Introduction to Data Modeling
For an interactive Jupyter notebook experience:
Last updated: June 22, 2021
The goal of this tutorial is to explain basic intuitions about modeling with Aerospike. The key to getting the most out of Aerospike is to find the right way to match an application’s object model and data access needs to Aerospike’s data model and access methods.
This notebook contains:
- A modeling-oriented overview of Aerospike’s architecture.
- Questions about an application to help determine how to align to Aerospike’s data model and/or data types.
- Simple example API calls associated with each.
This notebook does not include:
- Discussion of when to normalize and denormalizing data for a better fit with Aerospike’s data model.
- Detailed examples for each data model or data type.
- Techniques for efficient reads or updates.
Other tutorials will focus on these facets of modeling in more detail.
This Jupyter Notebook requires the Aerospike Database running locally with Java kernel and Aerospike Java Client. To create a Docker container that satisfies the requirements and holds a copy of these notebooks, visit the Aerospike Notebooks Repo.
Notebook Setup
Import Jupyter Java Integration
Make it easier to work with Java in Jupyter.

## [Stored data]
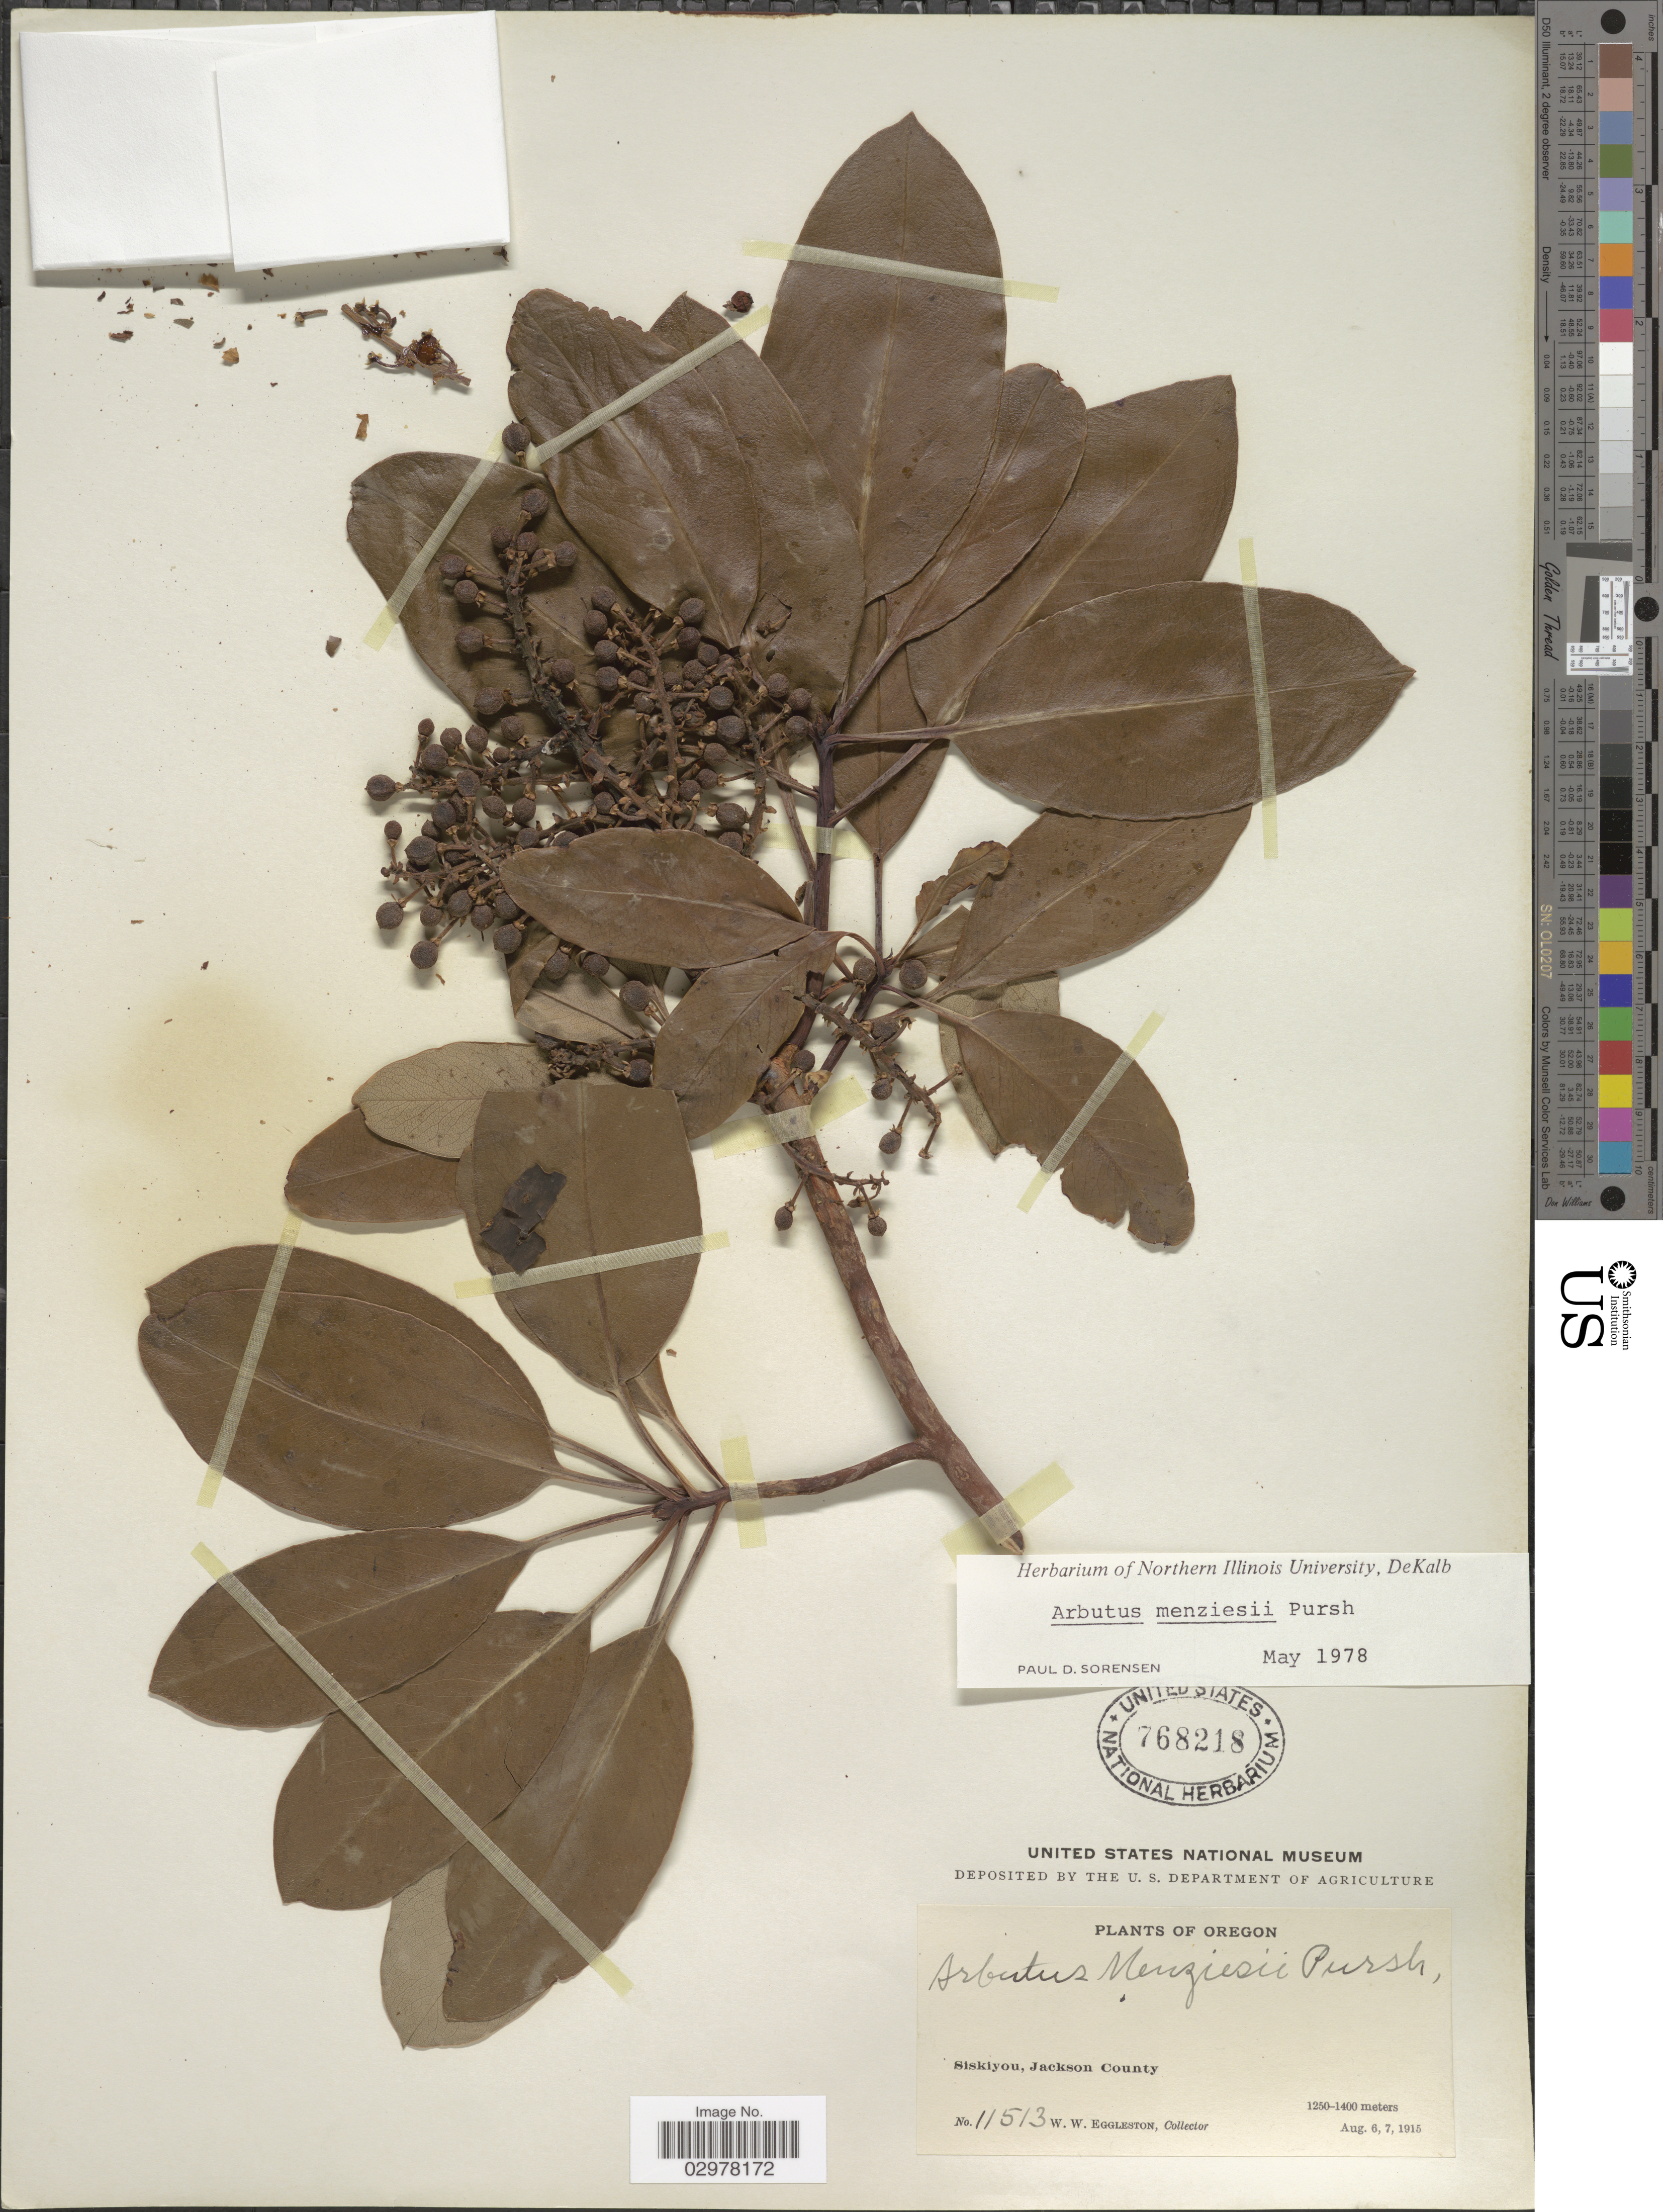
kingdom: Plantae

## [Things to do]
1. On what date was the Aerospike data modeling tutorial last updated?
2. Please write out the Aerospike tutorial from "- Simple example" to "or data type.", renaming "notebook" to "tutorial".
3. Go on with the Aerospike data modeling tutorial from the point where it ends.
The data has nothing to do with the Aerospike tutorial.

## [Answers to each task]
1. June 22, 2021

2.
- Simple example API calls associated with each.
This tutorial does not include:
- Discussion of when to normalize and denormalizing data for a better fit with Aerospike’s data model.
- Detailed examples for each data model or data type.

3.
import io.github.spencerpark.ijava.IJava;
import io.github.spencerpark.jupyter.kernel.magic.common.Shell;
IJava.getKernelInstance().getMagics().registerMagics(Shell.class);
Start Aerospike
Ensure Aerospike Database is running locally.
%sh asd
Download the Aerospike Java Client
Ask Maven to download and install the project object model (POM) of the Aerospike Java Client.
%%loadFromPOM
<dependencies>
<dependency>
<groupId>com.aerospike</groupId>
<artifactId>aerospike-client</artifactId>
<version>5.0.0</version>
</dependency>
</dependencies>
Start the Aerospike Java Client and Connect
Create an instance of the Aerospike Java Client, and connect to the demo cluster.
The default cluster location for the Docker container is localhost port 3000. If your cluster is not running on your local machine, modify localhost and 3000 to the values for your Aerospike cluster.
import com.aerospike.client.AerospikeClient;
AerospikeClient client = new AerospikeClient("localhost", 3000);
System.out.println("Initialized the client and connected to the cluster.");
Output:
Initialized the client and connected to the cluster.
A KV Store with Deliberate Structure
Aerospike differentiates from other Key-Value Stores through its architecture and the consequential structure and tools it provides. One can throw documents of data at Aerospike and achieve some performance to keep up with most applications. However, when applications must achieve high performance at scale, expert use of Aerospike provides those results. Those successful outcomes are due to the structure that other Key-Value Stores do not provide.
Aerospike Uses All Storage Media Types to Achieve High Performance
Aerospike was architected to efficiently store document-oriented data. Aerospike platform priorities include:
- Efficient parallel use of all of a machine’s storage media, especially flash storage (SSD, PCIe, NVMe).
- Reads with sub-millisecond latencies at very high throughput (100K to 1M), while under a mixed read/write load.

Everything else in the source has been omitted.